Another 2.1 million filings for unemployment today. This is still 3 times more than any time before the COVID recession. However, the more interesting number is continuing claims.

Continuing Claims for 2020

You can see for the first time since the start of the recession claims fell by about 3 million. Since no one has run out of unemployment benefits yet, these are people going back to work.

Note this still gives the US 21 million people getting unemployment. The prior highest total was about 6.5 million during the financial crisis, so this is still a huge number.

This will be a number to watch going forward for the recovery.

Benefits, Moral Hazard, and the Economy

Over the last 2 months, we’ve see the stock market rally. Yet we have seen unemployment spike to levels not seen since the Great Depression.
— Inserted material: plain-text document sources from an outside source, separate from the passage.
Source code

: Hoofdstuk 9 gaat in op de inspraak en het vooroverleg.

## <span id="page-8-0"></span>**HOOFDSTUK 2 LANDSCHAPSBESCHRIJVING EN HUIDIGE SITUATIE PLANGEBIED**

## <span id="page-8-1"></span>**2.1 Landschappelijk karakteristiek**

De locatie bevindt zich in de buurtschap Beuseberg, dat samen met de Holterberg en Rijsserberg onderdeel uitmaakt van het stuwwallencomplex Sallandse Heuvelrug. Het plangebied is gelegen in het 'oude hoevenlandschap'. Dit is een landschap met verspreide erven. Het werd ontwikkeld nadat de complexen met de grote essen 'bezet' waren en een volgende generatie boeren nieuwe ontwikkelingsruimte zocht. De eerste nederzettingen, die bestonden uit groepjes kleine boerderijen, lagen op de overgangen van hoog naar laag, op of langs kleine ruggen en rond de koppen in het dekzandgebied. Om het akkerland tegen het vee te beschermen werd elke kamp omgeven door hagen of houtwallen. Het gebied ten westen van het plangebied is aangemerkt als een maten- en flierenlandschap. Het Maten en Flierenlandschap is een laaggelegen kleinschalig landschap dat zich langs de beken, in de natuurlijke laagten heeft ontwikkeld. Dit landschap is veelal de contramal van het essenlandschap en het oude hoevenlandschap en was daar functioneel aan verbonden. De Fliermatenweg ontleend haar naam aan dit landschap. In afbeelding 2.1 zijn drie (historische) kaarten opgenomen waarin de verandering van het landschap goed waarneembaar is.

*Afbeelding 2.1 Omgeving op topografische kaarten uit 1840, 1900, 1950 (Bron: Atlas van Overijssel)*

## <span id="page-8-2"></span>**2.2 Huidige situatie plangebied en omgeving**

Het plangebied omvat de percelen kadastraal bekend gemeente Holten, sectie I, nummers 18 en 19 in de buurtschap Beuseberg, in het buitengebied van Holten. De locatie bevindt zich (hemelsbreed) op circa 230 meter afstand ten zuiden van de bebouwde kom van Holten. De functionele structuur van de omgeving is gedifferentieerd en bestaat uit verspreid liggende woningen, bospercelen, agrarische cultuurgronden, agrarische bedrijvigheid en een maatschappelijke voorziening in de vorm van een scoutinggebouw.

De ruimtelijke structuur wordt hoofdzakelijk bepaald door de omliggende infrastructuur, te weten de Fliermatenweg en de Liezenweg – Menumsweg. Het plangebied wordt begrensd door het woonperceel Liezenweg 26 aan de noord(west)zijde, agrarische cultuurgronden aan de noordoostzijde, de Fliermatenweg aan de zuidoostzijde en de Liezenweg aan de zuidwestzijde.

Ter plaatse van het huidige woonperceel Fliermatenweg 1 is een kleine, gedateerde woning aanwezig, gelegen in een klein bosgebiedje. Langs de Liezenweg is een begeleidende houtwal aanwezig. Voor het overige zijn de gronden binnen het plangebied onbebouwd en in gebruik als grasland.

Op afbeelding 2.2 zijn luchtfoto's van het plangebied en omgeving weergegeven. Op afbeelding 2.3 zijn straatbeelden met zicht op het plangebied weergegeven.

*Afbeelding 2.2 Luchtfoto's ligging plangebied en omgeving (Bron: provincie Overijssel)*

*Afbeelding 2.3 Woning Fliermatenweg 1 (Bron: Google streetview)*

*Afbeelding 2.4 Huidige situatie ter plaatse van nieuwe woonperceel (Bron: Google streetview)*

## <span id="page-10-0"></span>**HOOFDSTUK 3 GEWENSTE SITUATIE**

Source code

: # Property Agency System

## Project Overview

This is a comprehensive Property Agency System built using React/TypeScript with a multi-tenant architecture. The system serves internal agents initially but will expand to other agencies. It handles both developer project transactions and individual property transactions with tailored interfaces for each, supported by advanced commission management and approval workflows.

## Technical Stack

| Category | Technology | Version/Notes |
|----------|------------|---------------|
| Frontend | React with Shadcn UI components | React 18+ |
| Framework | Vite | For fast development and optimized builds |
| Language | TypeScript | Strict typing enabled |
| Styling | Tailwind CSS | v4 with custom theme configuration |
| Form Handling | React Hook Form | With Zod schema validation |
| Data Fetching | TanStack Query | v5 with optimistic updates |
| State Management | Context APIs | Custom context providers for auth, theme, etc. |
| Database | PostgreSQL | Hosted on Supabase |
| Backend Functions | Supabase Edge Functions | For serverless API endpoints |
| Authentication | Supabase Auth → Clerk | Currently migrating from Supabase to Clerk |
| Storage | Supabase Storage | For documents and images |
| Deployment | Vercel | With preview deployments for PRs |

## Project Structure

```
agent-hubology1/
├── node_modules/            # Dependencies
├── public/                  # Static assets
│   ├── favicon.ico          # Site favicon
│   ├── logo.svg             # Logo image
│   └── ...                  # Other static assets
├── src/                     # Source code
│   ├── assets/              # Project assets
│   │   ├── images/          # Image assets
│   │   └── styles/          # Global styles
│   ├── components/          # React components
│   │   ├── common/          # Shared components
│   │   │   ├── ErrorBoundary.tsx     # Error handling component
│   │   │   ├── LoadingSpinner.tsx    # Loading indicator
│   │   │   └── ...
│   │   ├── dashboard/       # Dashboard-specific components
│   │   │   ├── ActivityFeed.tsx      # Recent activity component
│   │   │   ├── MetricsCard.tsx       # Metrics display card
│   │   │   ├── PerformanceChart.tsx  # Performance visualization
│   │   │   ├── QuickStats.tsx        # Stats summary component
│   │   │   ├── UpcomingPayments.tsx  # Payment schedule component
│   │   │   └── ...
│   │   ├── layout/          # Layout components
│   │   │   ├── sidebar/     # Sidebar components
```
Why are the financial markets so rosy? It comes down to benefits and Moral Hazard.

In this table, I provide data on education level, average weekly earnings, lost wages, and then the extra stimulus benefits.

Employment, Lost Jobs, Wages, and Extra Benefits

First, this shows the power of education. You make way more money AND you have a lower chance of losing your job.

In the first month, you can see that most of the job losses were for those people without a collect degree. Those individuals, on average, make about $700 per week. Combining the job losses and average weekly earnings, the lost to the economy was $16.1 Billion per week by mid-April.

Now some of that is made up for at the state level. Typically unemployment insurance caps out at about $450 (depends on the state). That means $8.6 Billion would be paid to these workers each week, so the loss to the economy would be $7.5 billion.

However, Congress is giving $600 extra per week to those unemployed because of the crisis. That is an extra benefit of $11.5 billion, which means, in aggregate, laid off employees are making about $4 billion MORE per week that when they were employed.

Therefore:

  • These workers have more to spend
  • Many of these workers have no incentive to go back to work

So why is the stock market doing well? Because if we can get the economy going before the end of July, aggregate demand will Increase!

The moral hazard is the fact that people are better off NOT working. That is just bad incentives.